Their work is scattered like beautiful debris over the landscape, but what elevates the islands beyond the white-walled and introverted urban museum is the interaction of art, architecture and landscape. For Fukutake, these are essential ingredients in order to “wake up the viewer”. And wake up we did.
Art is everywhere, and often in the most surprising places. ‘Pumpkin’, a work by Yayoi Kusama, sits on a jetty at the Ando-designed Benesse House, while artworks settle in the narrow lanes and backstreets of Naoshima’s quaint towns.
Some pieces even make their way into formerly disused, centuries-old houses in the tiny district of Honmura: the Art House Project started in 1998, an expanding treasure hunt of art found amid the quiet daily lives of the town’s inhabitants. Here, Ando designed Minamidera, a new building to house Turrell’s work: an experiential wonder in light, it forms a keystone in the project.

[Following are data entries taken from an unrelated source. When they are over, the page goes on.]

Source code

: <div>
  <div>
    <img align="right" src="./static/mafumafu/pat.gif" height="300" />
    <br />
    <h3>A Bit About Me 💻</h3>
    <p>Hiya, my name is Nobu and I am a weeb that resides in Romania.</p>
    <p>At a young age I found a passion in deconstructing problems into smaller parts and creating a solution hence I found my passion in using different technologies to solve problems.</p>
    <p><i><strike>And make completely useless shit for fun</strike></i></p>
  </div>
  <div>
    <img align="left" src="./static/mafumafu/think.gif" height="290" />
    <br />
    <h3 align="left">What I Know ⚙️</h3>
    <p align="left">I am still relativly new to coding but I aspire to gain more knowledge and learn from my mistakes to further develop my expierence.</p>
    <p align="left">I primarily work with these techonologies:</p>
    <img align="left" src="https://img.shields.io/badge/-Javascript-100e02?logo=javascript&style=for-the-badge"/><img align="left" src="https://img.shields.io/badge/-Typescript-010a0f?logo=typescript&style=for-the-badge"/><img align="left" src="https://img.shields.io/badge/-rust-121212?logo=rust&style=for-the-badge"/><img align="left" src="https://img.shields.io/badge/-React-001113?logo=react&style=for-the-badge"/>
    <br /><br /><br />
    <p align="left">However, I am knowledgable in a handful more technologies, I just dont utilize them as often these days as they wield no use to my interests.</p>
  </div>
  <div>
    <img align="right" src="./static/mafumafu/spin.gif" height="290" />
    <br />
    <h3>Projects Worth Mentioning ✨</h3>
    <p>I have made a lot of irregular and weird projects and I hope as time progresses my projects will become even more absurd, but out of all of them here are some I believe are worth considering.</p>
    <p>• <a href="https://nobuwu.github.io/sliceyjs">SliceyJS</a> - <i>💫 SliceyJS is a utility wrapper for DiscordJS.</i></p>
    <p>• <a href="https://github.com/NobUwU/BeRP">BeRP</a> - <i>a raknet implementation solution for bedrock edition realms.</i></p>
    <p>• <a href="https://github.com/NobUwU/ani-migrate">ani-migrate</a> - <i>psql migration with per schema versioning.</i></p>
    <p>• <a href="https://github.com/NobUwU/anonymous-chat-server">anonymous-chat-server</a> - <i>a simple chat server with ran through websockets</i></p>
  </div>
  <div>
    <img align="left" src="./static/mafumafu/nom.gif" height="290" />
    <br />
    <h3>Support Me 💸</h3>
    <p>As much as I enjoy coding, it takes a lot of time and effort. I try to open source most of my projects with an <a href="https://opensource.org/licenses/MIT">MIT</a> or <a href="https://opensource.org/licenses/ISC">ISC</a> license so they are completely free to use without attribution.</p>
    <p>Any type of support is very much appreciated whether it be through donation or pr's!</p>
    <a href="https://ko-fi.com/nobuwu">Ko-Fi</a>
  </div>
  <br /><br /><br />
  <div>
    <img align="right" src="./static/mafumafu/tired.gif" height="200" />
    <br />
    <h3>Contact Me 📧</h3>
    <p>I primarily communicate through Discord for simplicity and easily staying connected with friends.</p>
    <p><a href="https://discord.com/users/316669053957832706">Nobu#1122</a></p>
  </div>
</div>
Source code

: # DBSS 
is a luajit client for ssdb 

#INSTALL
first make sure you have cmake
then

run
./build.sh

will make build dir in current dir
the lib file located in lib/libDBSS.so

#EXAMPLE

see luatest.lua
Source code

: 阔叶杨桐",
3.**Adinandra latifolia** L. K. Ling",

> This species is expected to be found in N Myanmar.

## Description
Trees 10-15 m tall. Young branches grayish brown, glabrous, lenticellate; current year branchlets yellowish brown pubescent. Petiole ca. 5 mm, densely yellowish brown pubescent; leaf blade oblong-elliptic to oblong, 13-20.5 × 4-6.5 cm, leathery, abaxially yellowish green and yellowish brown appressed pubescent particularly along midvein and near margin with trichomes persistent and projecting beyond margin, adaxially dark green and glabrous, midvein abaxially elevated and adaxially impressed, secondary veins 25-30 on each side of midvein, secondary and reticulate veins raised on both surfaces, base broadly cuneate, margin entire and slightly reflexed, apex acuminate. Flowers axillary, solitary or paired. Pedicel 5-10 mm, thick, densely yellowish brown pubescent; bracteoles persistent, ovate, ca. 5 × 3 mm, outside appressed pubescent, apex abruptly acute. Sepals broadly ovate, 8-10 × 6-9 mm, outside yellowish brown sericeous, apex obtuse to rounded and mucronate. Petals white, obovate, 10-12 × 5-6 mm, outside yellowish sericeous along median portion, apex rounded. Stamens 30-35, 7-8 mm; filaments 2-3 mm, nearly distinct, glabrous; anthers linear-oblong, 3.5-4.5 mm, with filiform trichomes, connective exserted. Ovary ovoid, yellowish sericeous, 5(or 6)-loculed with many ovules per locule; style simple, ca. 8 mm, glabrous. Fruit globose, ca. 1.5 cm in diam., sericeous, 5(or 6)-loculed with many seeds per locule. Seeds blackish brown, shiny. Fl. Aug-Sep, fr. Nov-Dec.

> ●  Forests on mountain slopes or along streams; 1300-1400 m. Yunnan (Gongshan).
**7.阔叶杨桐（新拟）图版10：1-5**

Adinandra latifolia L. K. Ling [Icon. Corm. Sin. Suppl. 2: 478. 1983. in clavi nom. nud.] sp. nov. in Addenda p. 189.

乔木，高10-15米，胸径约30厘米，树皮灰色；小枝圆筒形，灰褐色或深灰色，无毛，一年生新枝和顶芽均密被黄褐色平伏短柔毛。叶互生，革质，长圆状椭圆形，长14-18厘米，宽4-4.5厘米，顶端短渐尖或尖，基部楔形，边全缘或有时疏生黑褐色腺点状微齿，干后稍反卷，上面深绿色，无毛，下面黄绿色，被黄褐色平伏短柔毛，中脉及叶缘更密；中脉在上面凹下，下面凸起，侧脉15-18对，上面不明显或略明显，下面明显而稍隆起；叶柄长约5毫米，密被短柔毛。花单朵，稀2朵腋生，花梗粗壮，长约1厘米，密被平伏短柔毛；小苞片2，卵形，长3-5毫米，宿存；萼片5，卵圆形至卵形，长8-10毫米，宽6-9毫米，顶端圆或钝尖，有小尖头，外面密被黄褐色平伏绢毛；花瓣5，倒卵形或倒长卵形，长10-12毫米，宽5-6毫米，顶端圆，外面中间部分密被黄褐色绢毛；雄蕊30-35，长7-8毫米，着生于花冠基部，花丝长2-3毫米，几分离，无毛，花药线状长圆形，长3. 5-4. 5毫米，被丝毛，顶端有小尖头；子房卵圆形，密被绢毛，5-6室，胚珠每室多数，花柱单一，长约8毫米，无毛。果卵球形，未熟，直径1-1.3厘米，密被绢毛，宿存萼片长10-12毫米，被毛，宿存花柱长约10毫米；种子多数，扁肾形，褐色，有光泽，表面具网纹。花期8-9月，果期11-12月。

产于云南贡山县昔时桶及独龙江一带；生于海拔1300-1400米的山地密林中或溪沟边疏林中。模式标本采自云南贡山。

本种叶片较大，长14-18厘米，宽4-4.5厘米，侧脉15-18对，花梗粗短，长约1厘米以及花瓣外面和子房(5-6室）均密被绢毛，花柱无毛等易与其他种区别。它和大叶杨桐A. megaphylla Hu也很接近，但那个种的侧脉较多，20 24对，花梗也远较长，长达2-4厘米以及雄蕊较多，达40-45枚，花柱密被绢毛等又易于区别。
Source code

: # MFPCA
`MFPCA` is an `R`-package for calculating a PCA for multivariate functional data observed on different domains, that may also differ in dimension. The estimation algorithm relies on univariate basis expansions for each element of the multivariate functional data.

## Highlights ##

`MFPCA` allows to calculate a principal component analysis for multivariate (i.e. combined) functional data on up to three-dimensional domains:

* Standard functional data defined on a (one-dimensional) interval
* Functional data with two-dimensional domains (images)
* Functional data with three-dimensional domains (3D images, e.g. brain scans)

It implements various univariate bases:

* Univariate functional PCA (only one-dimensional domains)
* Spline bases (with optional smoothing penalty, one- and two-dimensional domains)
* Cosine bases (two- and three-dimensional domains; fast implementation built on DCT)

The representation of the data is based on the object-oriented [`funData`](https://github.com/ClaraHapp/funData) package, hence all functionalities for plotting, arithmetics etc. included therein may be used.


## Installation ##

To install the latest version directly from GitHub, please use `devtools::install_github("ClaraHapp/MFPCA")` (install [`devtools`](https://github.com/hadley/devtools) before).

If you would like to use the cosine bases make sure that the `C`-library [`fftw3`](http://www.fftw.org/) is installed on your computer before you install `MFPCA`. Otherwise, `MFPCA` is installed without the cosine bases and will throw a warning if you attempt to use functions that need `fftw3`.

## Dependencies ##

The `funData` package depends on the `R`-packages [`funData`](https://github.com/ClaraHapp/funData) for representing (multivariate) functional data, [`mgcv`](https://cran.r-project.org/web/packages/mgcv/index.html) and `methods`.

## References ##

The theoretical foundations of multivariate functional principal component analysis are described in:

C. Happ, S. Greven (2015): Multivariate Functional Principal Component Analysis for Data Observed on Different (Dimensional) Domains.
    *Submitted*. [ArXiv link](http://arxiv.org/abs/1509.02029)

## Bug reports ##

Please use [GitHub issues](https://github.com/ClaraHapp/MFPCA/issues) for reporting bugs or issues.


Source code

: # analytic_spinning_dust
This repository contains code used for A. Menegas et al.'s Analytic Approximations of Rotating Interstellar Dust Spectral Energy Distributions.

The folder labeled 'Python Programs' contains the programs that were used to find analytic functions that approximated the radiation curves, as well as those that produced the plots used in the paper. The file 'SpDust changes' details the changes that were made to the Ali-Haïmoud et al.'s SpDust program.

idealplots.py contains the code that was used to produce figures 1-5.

There are two turning points in the islands’ trajectory, one in 2004 and the other in 2010. In 2004, Naoshima was catapulted to world-class status when Ando’s Chichu Art Museum opened. Mostly subterranean, Ando created deep concrete chambers that plummet beneath the earth’s surface.
By strategically opening spaces to the elements and injecting them with diffuse natural light, they are transformed into ethereal galleries for the permanent display of artworks by Monet, Turrell and De Maria.
Exposing tantalising glimpses of ocean, sky, and lush green bush, Ando calms the experience and draws attention to the massive pieces. Guards in pure white stood watching, with the odd bow of the head, as I glided by, fixated on the treatment of light and surface as much as Monet’s brushstrokes.
From this transcendental space, Ando then plunges the visitor back into dark, raw concrete corridors and seemingly never-ending chambers to display the emptiness of Turrell, or power of De Maria’s giant spheres. As well as Chichu Art Museum and Benesse House Hotel, Ando designed the Lee Ufan Museum, a collaboration between architect and artist.
In 2010, the global architecture and art worlds were again drawn to these quiet islands as the Teshima Art Museum, by architect Ryue Nishizawa and artist Rei Naito, seemingly landed in the undulating landscape of Teshima.
The Chichu and Teshima Art Museums both sit on outcrops overlooking the Seto Inland Sea. But where Ando interweaves architecture and landscape by punching into the earth to create brooding spaces sliced with light, Nishizawa takes a much more ethereal approach. Representative of the moment a droplet meets the earth’s surface, the other-worldly white concrete beacon emerges from the undulating green landscape. With each change in elevation, the curvaceous form seems to peel away from the landscape, growing or inflating before your eyes.
The architect precisely recreated the topography of a hill based on 3500 datum points, yet the structure’s width, depth and height are unclear, posing more questions than answers. Where is the entry? What is inside? A bed of mortar, reinforcing mesh and concrete was laid on the land and, once set, the earth was carved out from within, revealing a cavernous, white interior space devoid of columns and walls but open to the elements with two large apertures in the roof, which let in water, light and air.
The curvaceous roof, just 250mm thick, soars off the ground, spanning 60m before gently returning back to earth. The art here is not hanging off or projected onto vertical surfaces, nor is it sitting stationary on the floor. Naito’s work is much more integrated, kinetic and alive.
To visit is a mesmerising experience. You watch as a droplet glistens in the light and glides across the smooth white concrete, a faint dark trail left in its wake, before joining its neighbours. In some hypnotic and magnetic dance, these shifting pools of water instill a feeling of reverie, like staring into a crackling fire.
The perception of depth is removed as the eyes widen, fixed on the seamless whiteness. The emptiness is all-consuming, hypnotic and calming.
It was this sort of experience that pulled me to these islands to witness the delicate symbiosis of local life: meandering backstreets, concrete wonders, vibrant Monets, stark Sugimotos, heart-pounding Turrells, eternally fascinating droplets by Naito – and the colour returning to a once-ravaged archipelago.